戦闘機:第4部:戦闘の記録を読む(引用2)

p138

それにも増してこの日の戦闘がドイツ空軍の戦略傭兵思想を根底からゆさぶることになったのは、ドイツ爆撃隊は戦闘機、それも単座の戦闘機の護衛がないことには、作戦することができないことが実証されたのである

p156

Ju87シュツーカ隊の損害が甚大なため、もはやこの機種は組織的な迎撃の前には無力化していると判断され、第一線からさげてしまうことも決定された。

p158

ゲーリングは戦闘機の名パイロットの双璧、メルダースとガーラントを呼びつけた。戦闘機隊はもっと爆撃隊の至近に近接して直衛を行うようにと要求した。(中略)

いくら御託だろうといったんゲーリングが口に出した以上、綸言汗の如しとやらで、この命令は文書にして下達されることになった。

p162

そして今や迎撃戦闘で指揮に当っている指揮官クラスの者の中にさえ、実戦の経験が皆無の者が珍しくはないというありさまになっていたのである。(中略)
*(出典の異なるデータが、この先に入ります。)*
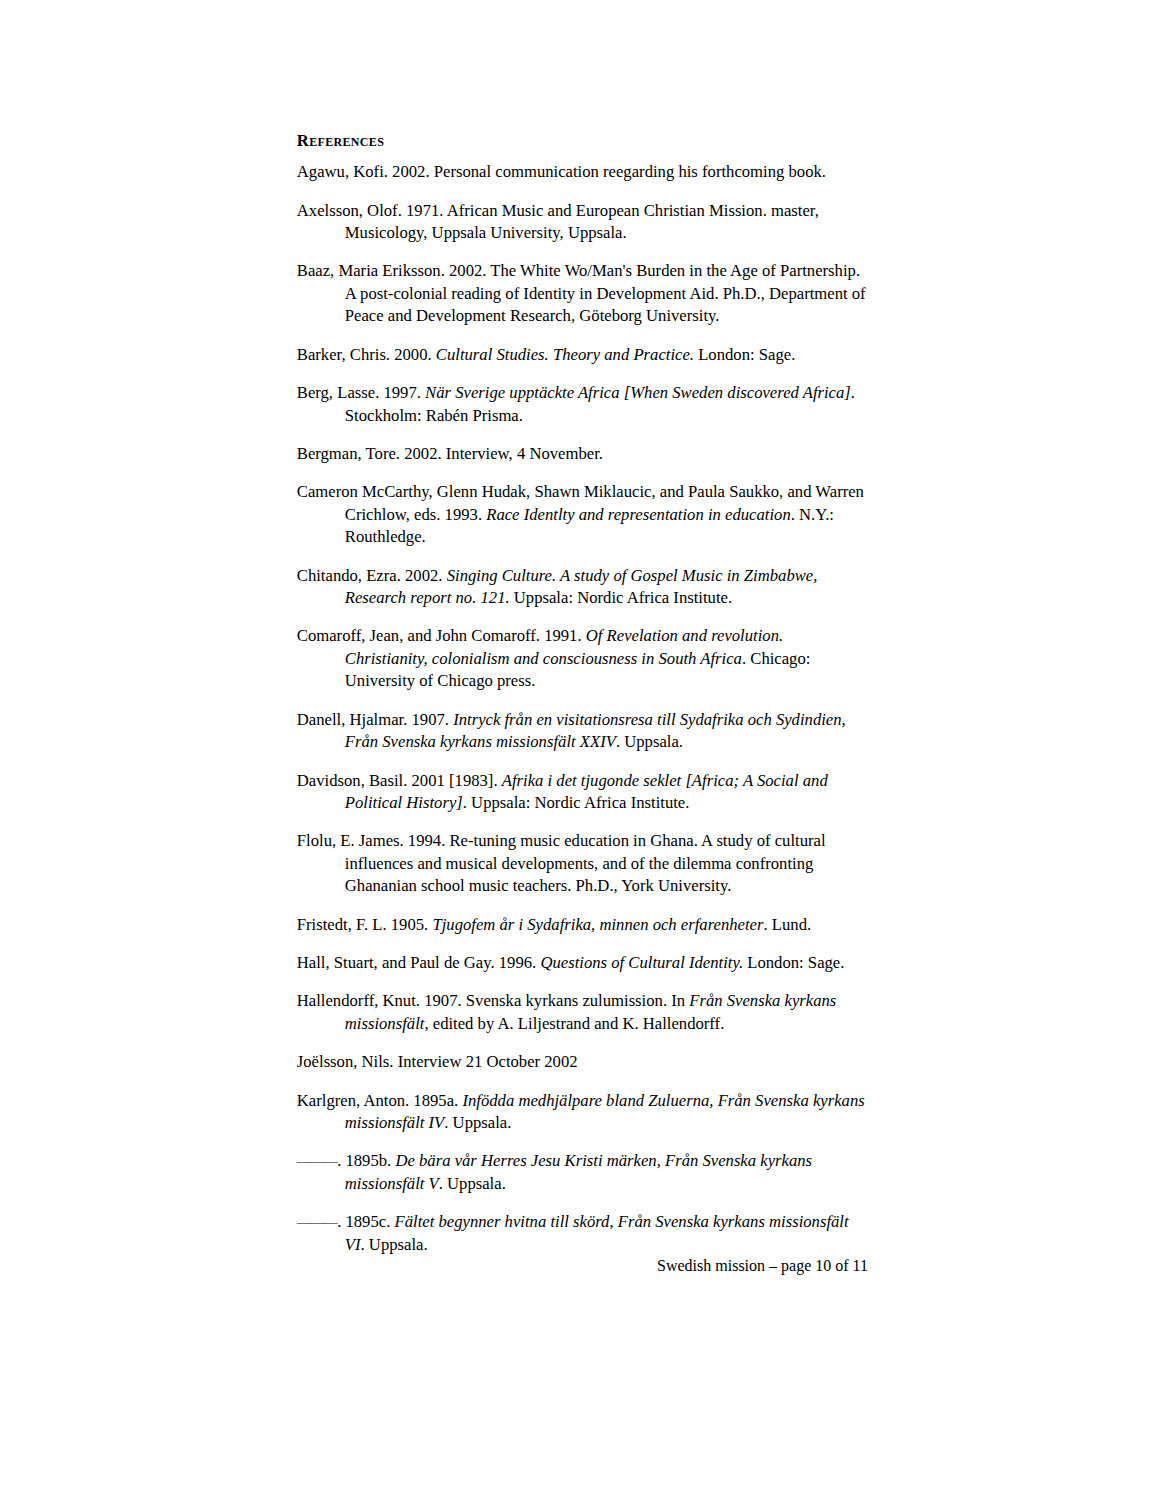References
Agawu, Kofi. 2002. Personal communication reegarding his forthcoming book.
Axelsson, Olof. 1971. African Music and European Christian Mission. master, Musicology, Uppsala University, Uppsala.
Baaz, Maria Eriksson. 2002. The White Wo/Man's Burden in the Age of Partnership. A post-colonial reading of Identity in Development Aid. Ph.D., Department of Peace and Development Research, Göteborg University.
Barker, Chris. 2000. Cultural Studies. Theory and Practice. London: Sage.
Berg, Lasse. 1997. När Sverige upptäckte Africa [When Sweden discovered Africa]. Stockholm: Rabén Prisma.
Bergman, Tore. 2002. Interview, 4 November.
Cameron McCarthy, Glenn Hudak, Shawn Miklaucic, and Paula Saukko, and Warren Crichlow, eds. 1993. Race Identlty and representation in education. N.Y.: Routhledge.
Chitando, Ezra. 2002. Singing Culture. A study of Gospel Music in Zimbabwe, Research report no. 121. Uppsala: Nordic Africa Institute.
Comaroff, Jean, and John Comaroff. 1991. Of Revelation and revolution. Christianity, colonialism and consciousness in South Africa. Chicago: University of Chicago press.
Danell, Hjalmar. 1907. Intryck från en visitationsresa till Sydafrika och Sydindien, Från Svenska kyrkans missionsfält XXIV. Uppsala.
Davidson, Basil. 2001 [1983]. Afrika i det tjugonde seklet [Africa; A Social and Political History]. Uppsala: Nordic Africa Institute.
Flolu, E. James. 1994. Re-tuning music education in Ghana. A study of cultural influences and musical developments, and of the dilemma confronting Ghananian school music teachers. Ph.D., York University.
Fristedt, F. L. 1905. Tjugofem år i Sydafrika, minnen och erfarenheter. Lund.
Hall, Stuart, and Paul de Gay. 1996. Questions of Cultural Identity. London: Sage.
Hallendorff, Knut. 1907. Svenska kyrkans zulumission. In Från Svenska kyrkans missionsfält, edited by A. Liljestrand and K. Hallendorff.
Joëlsson, Nils. Interview 21 October 2002
Karlgren, Anton. 1895a. Infödda medhjälpare bland Zuluerna, Från Svenska kyrkans missionsfält IV. Uppsala.
———. 1895b. De bära vår Herres Jesu Kristi märken, Från Svenska kyrkans missionsfält V. Uppsala.
———. 1895c. Fältet begynner hvitna till skörd, Från Svenska kyrkans missionsfält VI. Uppsala.
Swedish mission – page 10 of 11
それにひきいられる列機にいたってはさらにひどかった。単座戦闘機による実飛行時間が十時間未満の者さえかなりの数に達していた。

p166

いうまでもなく単座戦闘機は、前方固定武装しかもっていない敵機攻撃専門の機種である。したがって攻撃行動では機種を敵機に向けて突進しなければならない。ところが、友軍爆撃隊の至近に占位して離れないようにと厳命されたのでは、戦闘機本来の攻撃動作が禁じられてしまう。

p211

ドイツ軍の情報網は、イギリス空軍作戦室は地下深く設けられていると思いこんでいたが、実情は地上露出の脆弱この上ないものでしかなかった。通信ケーブルですら、空中架線になっているありさまだった。

p214

ドイツ空軍パイロットにとって、イギリス海峡は難物だったようである。(中略)

「おれたちのうちで被弾かエンストかで海峡に不時着水して泳がされたことのない奴なんて、それこそかぞえるほどしかいやあしませんでしたね」

p222

もしドイツ空軍が他のいかなることにも眼もくれず、この戦闘機軍団基地の攻撃戦法のみに専念していたならば、たぶんイングランド南東部空域の制空権を掌握するにいたっていただろう。だが結局ドイツ空軍はそれをしなかったし、

p227

捕われの身になって後に、ゲーリングはこの当時のことについて語ったことがある。彼によれば、自分は敵航空基地の攻撃のみを続行することを望んでいたが、ヒトラーが報復的な爆撃を要求したのだそうである。しかしゲーリングの証言を実証するものは何ひとつないのである。

p245

絶滅しないでともかく存続しつづけるということだけによって、戦闘機軍団はバトルオブブリテンに戦略的勝利をかち得たことになった。